AI Chip Strikes Down the von Neumann Bottleneck With In-Memory Neural Net Processing

The von Neumann Architecture, which has been a staple in computer architecture, may soon find itself less useful in the world of artificial intelligence.

News July 10, 2020 by Jake Hertz

Computer architecture is a highly dynamic field that has evolved significantly since its inception.

Amongst all of the change and innovation in the field since the 1940s, one concept has remained integral and unscathed: the von Neumann Architecture. Recently, with the growth of artificial intelligence, architects are beginning to break the mold and challenge von Neumann’s tenure.

Specifically, two companies have teamed up to create an AI chip that performs neural network computations in hardware memory.

The von Neumann Architecture

The von Neumann architecture was first introduced by John von Neumann in his 1945 paper, “First Draft of a Report on the EDVAC." Put simply, the von Neumann architecture is one in which program instructions and data are stored together in memory to later be operated on.

The von Neumann architecture

The von Neumann architecture. Image used courtesy of NC Lab

There are three main components in a von Neumann architecture: the CPU, the memory, and the I/O interfaces. In this architecture, the CPU is in charge of all calculations and controlling information flow, the memory is used to store data and instructions, and the I/O interface allows memory to communicate with peripheral devices.

This concept may seem obvious to the average engineer, but that is because the concept has become so universal that most people cannot fathom a computer working otherwise.

Before von Neumann’s proposal, most machines would split up memory into program memory and data memory. This made the computers very complex and limited their performance abilities. Today, most computers employ the von Neumann architectural concept in their design.

The Von Neumann Bottleneck

One of the major downsides to the von Neumann architecture is what has become known as the von Neumann bottleneck. Since memory and the CPU are separated in this architecture, the performance of the system is often limited by the speed of accessing memory. Historically, the memory access speed is orders of magnitude slower than the actual processing speed, creating a bottleneck in the system performance.

Furthermore, the physical movement of data consumes a significant amount of energy due to interconnect parasitics. In given situations, it has been observed that the physical movement of data from memory can consume up to 500 times more energy than the actual processing of that data. This trend is only expected to worsen as chips scale.

Artificial Intelligence Is Power- and Memory-Intensive

The von Neumann bottleneck imposes a particularly challenging problem on artificial intelligence applications because of their memory-intensive nature. The operation of neural networks depends on large vector-matrix multiplications and the movement of enormous amounts of data for things such as weights, all of which are stored in memory.

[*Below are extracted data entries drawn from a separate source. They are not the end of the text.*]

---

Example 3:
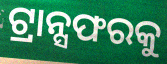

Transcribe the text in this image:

ଟ୍ରାନ୍ସଫରକୁ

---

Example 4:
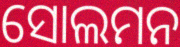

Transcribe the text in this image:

ସୋଲମନ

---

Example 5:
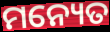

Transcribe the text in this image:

ମନ୍ୟେତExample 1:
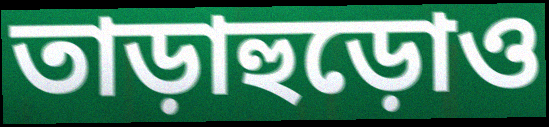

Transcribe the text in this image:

তাড়াহুড়োও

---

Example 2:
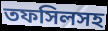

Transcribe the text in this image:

তফসিলসহ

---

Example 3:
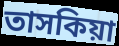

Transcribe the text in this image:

তাসকিয়া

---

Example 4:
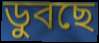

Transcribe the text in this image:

ডুবছে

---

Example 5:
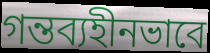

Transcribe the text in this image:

গন্তব্যহীনভাবে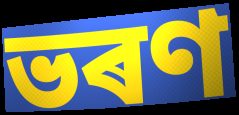
ভৰণ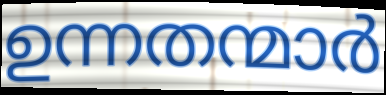
ഉന്നതന്മാർ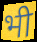
भीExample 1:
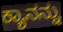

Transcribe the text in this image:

ಕ್ಯಾನನ್ನು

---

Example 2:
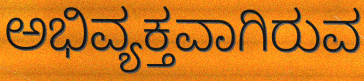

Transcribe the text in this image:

ಅಭಿವ್ಯಕ್ತವಾಗಿರುವ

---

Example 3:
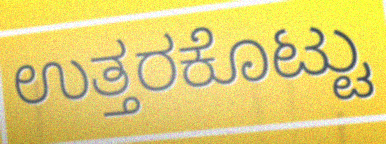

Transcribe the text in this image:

ಉತ್ತರಕೊಟ್ಟು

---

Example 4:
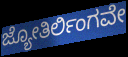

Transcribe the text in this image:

ಜ್ಯೋತಿರ್ಲಿಂಗವೇ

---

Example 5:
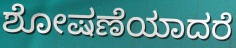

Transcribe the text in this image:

ಶೋಷಣೆಯಾದರೆ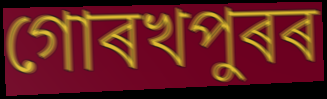
গোৰখপুৰৰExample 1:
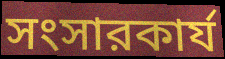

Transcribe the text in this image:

সংসারকার্য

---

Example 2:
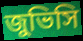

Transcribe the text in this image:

জুভিসি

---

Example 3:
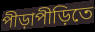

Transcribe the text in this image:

পীড়াপীড়িতে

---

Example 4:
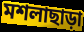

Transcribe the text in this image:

মশলাছাড়া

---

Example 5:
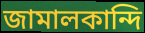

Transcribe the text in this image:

জামালকান্দি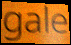
gale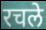
रचलेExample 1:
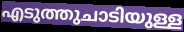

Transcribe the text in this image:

എടുത്തുചാടിയുള്ള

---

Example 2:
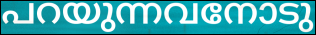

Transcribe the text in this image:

പറയുന്നവനോടു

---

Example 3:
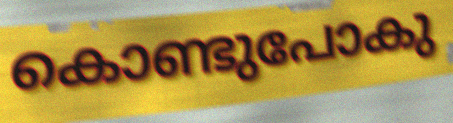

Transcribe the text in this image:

കൊണ്ടുപോകു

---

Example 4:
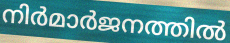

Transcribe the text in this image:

നിർമാർജനത്തിൽ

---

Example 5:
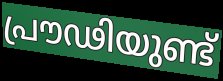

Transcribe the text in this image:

പ്രൗഢിയുണ്ട്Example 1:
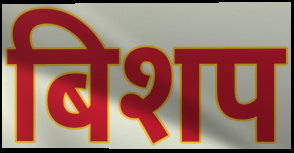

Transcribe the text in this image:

बिशप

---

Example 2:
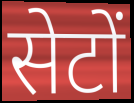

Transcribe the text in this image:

सेटों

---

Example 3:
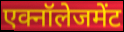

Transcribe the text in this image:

एक्नॉलेजमेंट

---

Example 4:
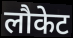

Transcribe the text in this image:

लौकेट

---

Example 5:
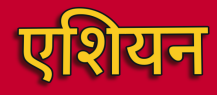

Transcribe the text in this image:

एशियन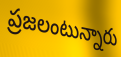
ప్రజలంటున్నారు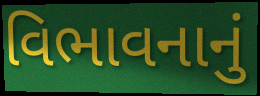
વિભાવનાનુંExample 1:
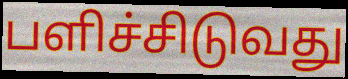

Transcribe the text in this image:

பளிச்சிடுவது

Example of neural networks running on the cloud.

Example of neural networks running on the cloud. Image used courtesy of Salman Taherizadeh

The power and timing constraints due to the movement of data in and out of memory have made it nearly impossible for small computing devices like smartphones to run neural networks. Instead, data must be served via cloud-based engines, introducing a plethora of privacy and latency concerns.

A "Breakthrough" in AI Chips: NN Processing in Memory

The response to this issue, for many, has been to move away from the von Neumann architecture when designing AI chips.

This week, Imec and GLOBALFOUNDRIES announced a hardware demonstration of a new artificial intelligence chip that defies the notion that processing and memory storage must be entirely separate functions.

Instead, the new architecture they are employing is called analog-in-memory computing (AiMC). As the name suggests, calculations are performed in memory without needing to transfer data from memory to CPU. In contrast to digital chips, this computation occurs in the analog domain.

The imec and GF AI chi

The imec and GF AI chip. Image (modified) used courtesy of imec

Performing analog computing in SRAM cells, this accelerator can locally process pattern recognition from sensors, which might otherwise rely on machine learning in data centers.

Energy Efficiency at the Edge

The new chip claims to have achieved a staggering energy efficiency as high as 2,900 TOPS/W, which is said to be “ten to a hundred times better than digital accelerators."

Saving this much energy will make running neural networks on edge devices much more feasible. With that comes an alleviation of the privacy, security, and latency concerns related to cloud computing.

This new chip is currently in development at GF’s 300mm production line in Dresden, Germany, and looks to reach the market in the near future.